Google Gemini 2.5 Pro
Google introduced Gemini 2.5 Pro as a "thinking model" designed to reason through a problem before responding, claiming it topped the LMArena human-preference leaderboard "by a significant margin" at launch. It claimed leadership on common coding, math, and science benchmarks, including a state-of-the-art result on Humanity's Last Exam without tool use, and shipped with a 1-million-token context window (with 2 million promised). It was positioned as a strongly multimodal, long-context model aimed at complex reasoning and coding workloads.

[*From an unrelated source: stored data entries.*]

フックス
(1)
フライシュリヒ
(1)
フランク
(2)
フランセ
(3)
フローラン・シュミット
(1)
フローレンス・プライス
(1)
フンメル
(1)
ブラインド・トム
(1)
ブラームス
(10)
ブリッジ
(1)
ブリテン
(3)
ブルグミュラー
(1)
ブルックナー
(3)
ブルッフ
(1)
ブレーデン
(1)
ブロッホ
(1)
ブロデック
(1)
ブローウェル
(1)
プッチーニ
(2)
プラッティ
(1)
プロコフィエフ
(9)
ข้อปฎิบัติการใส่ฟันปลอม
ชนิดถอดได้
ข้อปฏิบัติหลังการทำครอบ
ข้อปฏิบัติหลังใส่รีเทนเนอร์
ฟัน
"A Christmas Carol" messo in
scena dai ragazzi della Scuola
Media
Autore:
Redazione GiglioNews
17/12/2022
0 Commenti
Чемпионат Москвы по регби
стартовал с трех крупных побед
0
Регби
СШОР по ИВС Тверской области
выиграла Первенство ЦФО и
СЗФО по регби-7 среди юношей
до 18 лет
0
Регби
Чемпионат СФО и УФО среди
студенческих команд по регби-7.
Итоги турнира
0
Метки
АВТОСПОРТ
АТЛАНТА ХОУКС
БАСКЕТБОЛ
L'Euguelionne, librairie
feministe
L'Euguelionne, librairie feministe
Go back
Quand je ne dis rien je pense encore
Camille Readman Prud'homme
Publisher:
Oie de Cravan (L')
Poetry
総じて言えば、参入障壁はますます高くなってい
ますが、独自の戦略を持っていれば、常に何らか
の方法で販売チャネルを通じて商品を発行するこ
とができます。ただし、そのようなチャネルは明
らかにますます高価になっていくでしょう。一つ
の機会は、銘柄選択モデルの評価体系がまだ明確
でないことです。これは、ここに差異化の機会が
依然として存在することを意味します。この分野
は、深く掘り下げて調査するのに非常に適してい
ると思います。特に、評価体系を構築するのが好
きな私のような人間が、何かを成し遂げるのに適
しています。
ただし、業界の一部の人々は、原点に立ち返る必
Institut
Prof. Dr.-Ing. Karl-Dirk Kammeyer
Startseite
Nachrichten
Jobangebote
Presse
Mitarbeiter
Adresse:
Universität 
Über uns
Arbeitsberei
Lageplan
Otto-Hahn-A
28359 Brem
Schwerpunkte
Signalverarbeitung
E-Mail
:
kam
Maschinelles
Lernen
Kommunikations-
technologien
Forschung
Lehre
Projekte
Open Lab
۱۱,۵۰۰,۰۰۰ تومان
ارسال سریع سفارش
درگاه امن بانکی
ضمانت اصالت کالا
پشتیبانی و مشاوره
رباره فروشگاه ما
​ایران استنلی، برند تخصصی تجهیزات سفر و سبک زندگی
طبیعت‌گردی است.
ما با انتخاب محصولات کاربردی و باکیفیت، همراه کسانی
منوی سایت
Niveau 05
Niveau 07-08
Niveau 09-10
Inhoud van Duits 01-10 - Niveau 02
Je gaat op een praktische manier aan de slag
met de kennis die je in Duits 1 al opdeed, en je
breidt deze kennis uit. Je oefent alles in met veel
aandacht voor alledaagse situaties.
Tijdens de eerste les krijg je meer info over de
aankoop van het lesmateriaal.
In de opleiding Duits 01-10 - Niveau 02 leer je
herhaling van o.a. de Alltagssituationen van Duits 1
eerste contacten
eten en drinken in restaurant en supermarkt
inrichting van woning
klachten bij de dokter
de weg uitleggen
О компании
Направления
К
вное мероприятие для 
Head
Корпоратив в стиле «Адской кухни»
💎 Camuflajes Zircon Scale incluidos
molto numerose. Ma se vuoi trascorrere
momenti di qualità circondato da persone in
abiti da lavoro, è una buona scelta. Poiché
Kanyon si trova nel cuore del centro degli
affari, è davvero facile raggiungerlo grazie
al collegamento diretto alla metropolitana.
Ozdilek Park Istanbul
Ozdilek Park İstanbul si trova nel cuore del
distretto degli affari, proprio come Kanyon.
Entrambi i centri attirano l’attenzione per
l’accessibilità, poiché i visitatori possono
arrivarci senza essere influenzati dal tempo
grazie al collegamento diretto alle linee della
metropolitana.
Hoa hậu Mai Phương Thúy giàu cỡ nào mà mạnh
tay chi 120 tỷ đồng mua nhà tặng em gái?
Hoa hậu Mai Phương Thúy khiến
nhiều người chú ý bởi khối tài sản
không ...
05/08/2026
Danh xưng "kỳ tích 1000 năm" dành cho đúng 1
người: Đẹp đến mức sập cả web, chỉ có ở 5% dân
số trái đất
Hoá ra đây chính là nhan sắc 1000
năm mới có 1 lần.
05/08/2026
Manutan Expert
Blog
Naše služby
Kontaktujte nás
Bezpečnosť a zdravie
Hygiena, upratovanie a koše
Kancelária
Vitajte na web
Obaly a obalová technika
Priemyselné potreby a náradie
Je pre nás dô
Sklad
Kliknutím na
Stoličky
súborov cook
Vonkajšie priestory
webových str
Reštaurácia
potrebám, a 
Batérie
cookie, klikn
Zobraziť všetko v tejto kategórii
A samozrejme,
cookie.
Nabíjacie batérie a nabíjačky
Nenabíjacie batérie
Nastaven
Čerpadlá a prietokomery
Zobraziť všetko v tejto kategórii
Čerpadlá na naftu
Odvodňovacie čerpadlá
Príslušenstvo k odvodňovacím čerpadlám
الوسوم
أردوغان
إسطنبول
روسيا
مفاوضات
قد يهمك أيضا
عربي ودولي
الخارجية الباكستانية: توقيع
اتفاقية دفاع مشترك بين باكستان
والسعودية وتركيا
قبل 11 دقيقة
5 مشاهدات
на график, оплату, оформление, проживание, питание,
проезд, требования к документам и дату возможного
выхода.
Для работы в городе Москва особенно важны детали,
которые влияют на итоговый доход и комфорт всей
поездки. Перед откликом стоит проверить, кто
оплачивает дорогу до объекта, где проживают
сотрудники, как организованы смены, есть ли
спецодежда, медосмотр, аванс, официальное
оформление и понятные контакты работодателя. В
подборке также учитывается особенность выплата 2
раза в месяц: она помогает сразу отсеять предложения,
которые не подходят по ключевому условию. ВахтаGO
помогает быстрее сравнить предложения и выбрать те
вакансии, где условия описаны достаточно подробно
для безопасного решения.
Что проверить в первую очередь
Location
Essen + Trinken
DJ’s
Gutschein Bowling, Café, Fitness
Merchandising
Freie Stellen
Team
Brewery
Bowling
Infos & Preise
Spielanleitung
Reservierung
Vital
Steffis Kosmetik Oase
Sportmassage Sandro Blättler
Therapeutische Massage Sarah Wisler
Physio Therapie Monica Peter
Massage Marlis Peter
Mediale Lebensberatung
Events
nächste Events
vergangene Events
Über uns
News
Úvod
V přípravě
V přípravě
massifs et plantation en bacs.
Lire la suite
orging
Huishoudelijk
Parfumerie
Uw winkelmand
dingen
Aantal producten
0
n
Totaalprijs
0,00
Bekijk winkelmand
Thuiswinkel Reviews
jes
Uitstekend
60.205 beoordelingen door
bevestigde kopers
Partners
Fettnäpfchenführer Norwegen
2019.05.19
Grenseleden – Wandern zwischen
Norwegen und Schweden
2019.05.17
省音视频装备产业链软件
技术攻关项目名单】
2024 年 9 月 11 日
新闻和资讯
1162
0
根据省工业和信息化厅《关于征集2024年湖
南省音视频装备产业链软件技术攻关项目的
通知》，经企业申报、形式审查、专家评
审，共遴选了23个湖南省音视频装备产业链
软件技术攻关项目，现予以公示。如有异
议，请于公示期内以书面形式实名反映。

It launched on March 25, 2025 as "Gemini 2.5 Pro Experimental," moved to public preview in April, and reached stable general availability on June 17, 2025 across Google AI Studio, the Gemini app, and Vertex AI. API pricing for the GA model was tiered by context length, starting around $1.25 per million input tokens and $10 per million output tokens for prompts up to 200K tokens, with higher rates above that.
The capability claims largely held up: Gemini 2.5 Pro genuinely led LMArena at launch and was widely regarded as a top-tier reasoning and long-context model through most of 2025, and its 1M-token context was a real, usable differentiator for document-heavy work. The weaker part of the story was packaging: the drawn-out experimental to preview to GA progression produced a confusing trail of dated "snapshot" versions that made it hard for buyers to know which model they were actually running — a useful cautionary tale about versioning discipline. On coding it was competitive but not dominant, trailing some rivals on agentic software-engineering benchmarks. The most important caveat is recency: Google superseded this model within the same calendar year — Gemini 3 Pro launched in November 2025 and took the outright frontier lead — so "the 2025 Gemini flagship" is a moving label, and any standardization decision should assume rapid iteration.
Gemini 2.5 Pro was the model that put Google back in genuine contention at the frontier and made million-token context a practical enterprise capability rather than a spec-sheet number. For executives it also illustrates how quickly "the best model" turns over — and how confusing vendor versioning can quietly undermine reproducibility in real deployments.